# Saved entries:
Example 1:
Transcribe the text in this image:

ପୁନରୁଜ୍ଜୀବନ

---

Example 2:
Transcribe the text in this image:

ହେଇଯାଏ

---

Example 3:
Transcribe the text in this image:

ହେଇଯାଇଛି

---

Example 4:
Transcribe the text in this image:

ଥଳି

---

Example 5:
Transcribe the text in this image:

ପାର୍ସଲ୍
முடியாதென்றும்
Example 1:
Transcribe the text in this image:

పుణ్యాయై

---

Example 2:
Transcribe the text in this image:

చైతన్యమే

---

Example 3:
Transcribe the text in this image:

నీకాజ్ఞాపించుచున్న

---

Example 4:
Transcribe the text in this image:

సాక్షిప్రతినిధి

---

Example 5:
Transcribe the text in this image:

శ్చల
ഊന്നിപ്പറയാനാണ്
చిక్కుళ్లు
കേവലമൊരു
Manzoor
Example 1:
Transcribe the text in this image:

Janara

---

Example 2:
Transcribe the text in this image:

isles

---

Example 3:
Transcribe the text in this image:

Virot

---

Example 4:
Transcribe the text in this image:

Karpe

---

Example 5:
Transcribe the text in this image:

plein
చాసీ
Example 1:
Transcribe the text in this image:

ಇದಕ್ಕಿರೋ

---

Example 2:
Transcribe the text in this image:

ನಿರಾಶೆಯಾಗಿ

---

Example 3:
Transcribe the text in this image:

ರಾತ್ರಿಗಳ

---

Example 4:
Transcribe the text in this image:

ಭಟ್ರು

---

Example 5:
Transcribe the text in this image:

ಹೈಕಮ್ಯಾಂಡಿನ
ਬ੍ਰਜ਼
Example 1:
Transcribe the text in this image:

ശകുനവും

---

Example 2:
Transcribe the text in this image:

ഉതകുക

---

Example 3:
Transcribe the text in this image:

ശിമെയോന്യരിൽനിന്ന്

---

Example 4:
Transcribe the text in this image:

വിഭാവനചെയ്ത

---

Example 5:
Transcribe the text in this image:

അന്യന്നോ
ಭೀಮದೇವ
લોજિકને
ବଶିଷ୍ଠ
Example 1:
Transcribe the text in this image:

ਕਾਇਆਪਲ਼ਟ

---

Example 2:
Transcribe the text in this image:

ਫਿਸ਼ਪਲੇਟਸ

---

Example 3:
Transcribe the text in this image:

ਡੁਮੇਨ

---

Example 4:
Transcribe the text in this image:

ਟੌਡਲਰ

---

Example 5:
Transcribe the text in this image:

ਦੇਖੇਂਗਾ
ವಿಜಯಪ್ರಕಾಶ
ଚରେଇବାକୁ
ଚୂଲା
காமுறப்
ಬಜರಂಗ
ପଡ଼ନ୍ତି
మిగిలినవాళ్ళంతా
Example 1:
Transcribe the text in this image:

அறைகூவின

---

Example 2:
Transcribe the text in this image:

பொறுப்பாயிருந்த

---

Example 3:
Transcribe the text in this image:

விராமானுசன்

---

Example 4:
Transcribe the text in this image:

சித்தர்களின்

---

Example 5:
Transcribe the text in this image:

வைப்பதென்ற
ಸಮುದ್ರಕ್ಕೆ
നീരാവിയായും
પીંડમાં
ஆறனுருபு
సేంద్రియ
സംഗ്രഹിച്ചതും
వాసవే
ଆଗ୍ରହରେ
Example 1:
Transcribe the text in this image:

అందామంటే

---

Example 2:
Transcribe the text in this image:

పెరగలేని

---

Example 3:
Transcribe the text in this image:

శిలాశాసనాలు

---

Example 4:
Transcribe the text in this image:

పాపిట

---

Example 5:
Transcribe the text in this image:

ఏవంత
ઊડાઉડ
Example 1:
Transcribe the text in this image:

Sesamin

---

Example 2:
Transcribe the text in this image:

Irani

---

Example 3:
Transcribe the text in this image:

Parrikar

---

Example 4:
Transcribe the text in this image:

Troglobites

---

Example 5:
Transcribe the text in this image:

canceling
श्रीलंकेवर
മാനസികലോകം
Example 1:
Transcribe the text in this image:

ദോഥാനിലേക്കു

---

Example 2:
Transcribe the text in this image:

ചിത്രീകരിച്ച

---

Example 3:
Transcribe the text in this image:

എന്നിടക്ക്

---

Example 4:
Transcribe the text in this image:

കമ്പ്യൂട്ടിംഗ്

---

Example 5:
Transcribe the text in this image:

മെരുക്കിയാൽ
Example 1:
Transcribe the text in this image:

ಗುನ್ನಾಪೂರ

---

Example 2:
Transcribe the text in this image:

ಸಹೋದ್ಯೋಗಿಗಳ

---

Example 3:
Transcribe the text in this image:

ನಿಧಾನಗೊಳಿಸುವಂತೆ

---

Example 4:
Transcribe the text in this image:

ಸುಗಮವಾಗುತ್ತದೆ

# What to do:
Take the records and restate them word for word.

# Reply to the exercise:
Example 1:
Transcribe the text in this image:

ପୁନରୁଜ୍ଜୀବନ

---

Example 2:
Transcribe the text in this image:

ହେଇଯାଏ

---

Example 3:
Transcribe the text in this image:

ହେଇଯାଇଛି

---

Example 4:
Transcribe the text in this image:

ଥଳି

---

Example 5:
Transcribe the text in this image:

ପାର୍ସଲ୍
முடியாதென்றும்
Example 1:
Transcribe the text in this image:

పుణ్యాయై

---

Example 2:
Transcribe the text in this image:

చైతన్యమే

---

Example 3:
Transcribe the text in this image:

నీకాజ్ఞాపించుచున్న

---

Example 4:
Transcribe the text in this image:

సాక్షిప్రతినిధి

---

Example 5:
Transcribe the text in this image:

శ్చల
ഊന്നിപ്പറയാനാണ്
చిక్కుళ్లు
കേവലമൊരു
Manzoor
Example 1:
Transcribe the text in this image:

Janara

---

Example 2:
Transcribe the text in this image:

isles

---

Example 3:
Transcribe the text in this image:

Virot

---

Example 4:
Transcribe the text in this image:

Karpe

---

Example 5:
Transcribe the text in this image:

plein
చాసీ
Example 1:
Transcribe the text in this image:

ಇದಕ್ಕಿರೋ

---

Example 2:
Transcribe the text in this image:

ನಿರಾಶೆಯಾಗಿ

---

Example 3:
Transcribe the text in this image:

ರಾತ್ರಿಗಳ

---

Example 4:
Transcribe the text in this image:

ಭಟ್ರು

---

Example 5:
Transcribe the text in this image:

ಹೈಕಮ್ಯಾಂಡಿನ
ਬ੍ਰਜ਼
Example 1:
Transcribe the text in this image:

ശകുനവും

---

Example 2:
Transcribe the text in this image:

ഉതകുക

---

Example 3:
Transcribe the text in this image:

ശിമെയോന്യരിൽനിന്ന്

---

Example 4:
Transcribe the text in this image:

വിഭാവനചെയ്ത

---

Example 5:
Transcribe the text in this image:

അന്യന്നോ
ಭೀಮದೇವ
લોજિકને
ବଶିଷ୍ଠ
Example 1:
Transcribe the text in this image:

ਕਾਇਆਪਲ਼ਟ

---

Example 2:
Transcribe the text in this image:

ਫਿਸ਼ਪਲੇਟਸ

---

Example 3:
Transcribe the text in this image:

ਡੁਮੇਨ

---

Example 4:
Transcribe the text in this image:

ਟੌਡਲਰ

---

Example 5:
Transcribe the text in this image:

ਦੇਖੇਂਗਾ
ವಿಜಯಪ್ರಕಾಶ
ଚରେଇବାକୁ
ଚୂଲା
காமுறப்
ಬಜರಂಗ
ପଡ଼ନ୍ତି
మిగిలినవాళ్ళంతా
Example 1:
Transcribe the text in this image:

அறைகூவின

---

Example 2:
Transcribe the text in this image:

பொறுப்பாயிருந்த

---

Example 3:
Transcribe the text in this image:

விராமானுசன்

---

Example 4:
Transcribe the text in this image:

சித்தர்களின்

---

Example 5:
Transcribe the text in this image:

வைப்பதென்ற
ಸಮುದ್ರಕ್ಕೆ
നീരാവിയായും
પીંડમાં
ஆறனுருபு
సేంద్రియ
സംഗ്രഹിച്ചതും
వాసవే
ଆଗ୍ରହରେ
Example 1:
Transcribe the text in this image:

అందామంటే

---

Example 2:
Transcribe the text in this image:

పెరగలేని

---

Example 3:
Transcribe the text in this image:

శిలాశాసనాలు

---

Example 4:
Transcribe the text in this image:

పాపిట

---

Example 5:
Transcribe the text in this image:

ఏవంత
ઊડાઉડ
Example 1:
Transcribe the text in this image:

Sesamin

---

Example 2:
Transcribe the text in this image:

Irani

---

Example 3:
Transcribe the text in this image:

Parrikar

---

Example 4:
Transcribe the text in this image:

Troglobites

---

Example 5:
Transcribe the text in this image:

canceling
श्रीलंकेवर
മാനസികലോകം
Example 1:
Transcribe the text in this image:

ദോഥാനിലേക്കു

---

Example 2:
Transcribe the text in this image:

ചിത്രീകരിച്ച

---

Example 3:
Transcribe the text in this image:

എന്നിടക്ക്

---

Example 4:
Transcribe the text in this image:

കമ്പ്യൂട്ടിംഗ്

---

Example 5:
Transcribe the text in this image:

മെരുക്കിയാൽ
Example 1:
Transcribe the text in this image:

ಗುನ್ನಾಪೂರ

---

Example 2:
Transcribe the text in this image:

ಸಹೋದ್ಯೋಗಿಗಳ

---

Example 3:
Transcribe the text in this image:

ನಿಧಾನಗೊಳಿಸುವಂತೆ

---

Example 4:
Transcribe the text in this image:

ಸುಗಮವಾಗುತ್ತದೆ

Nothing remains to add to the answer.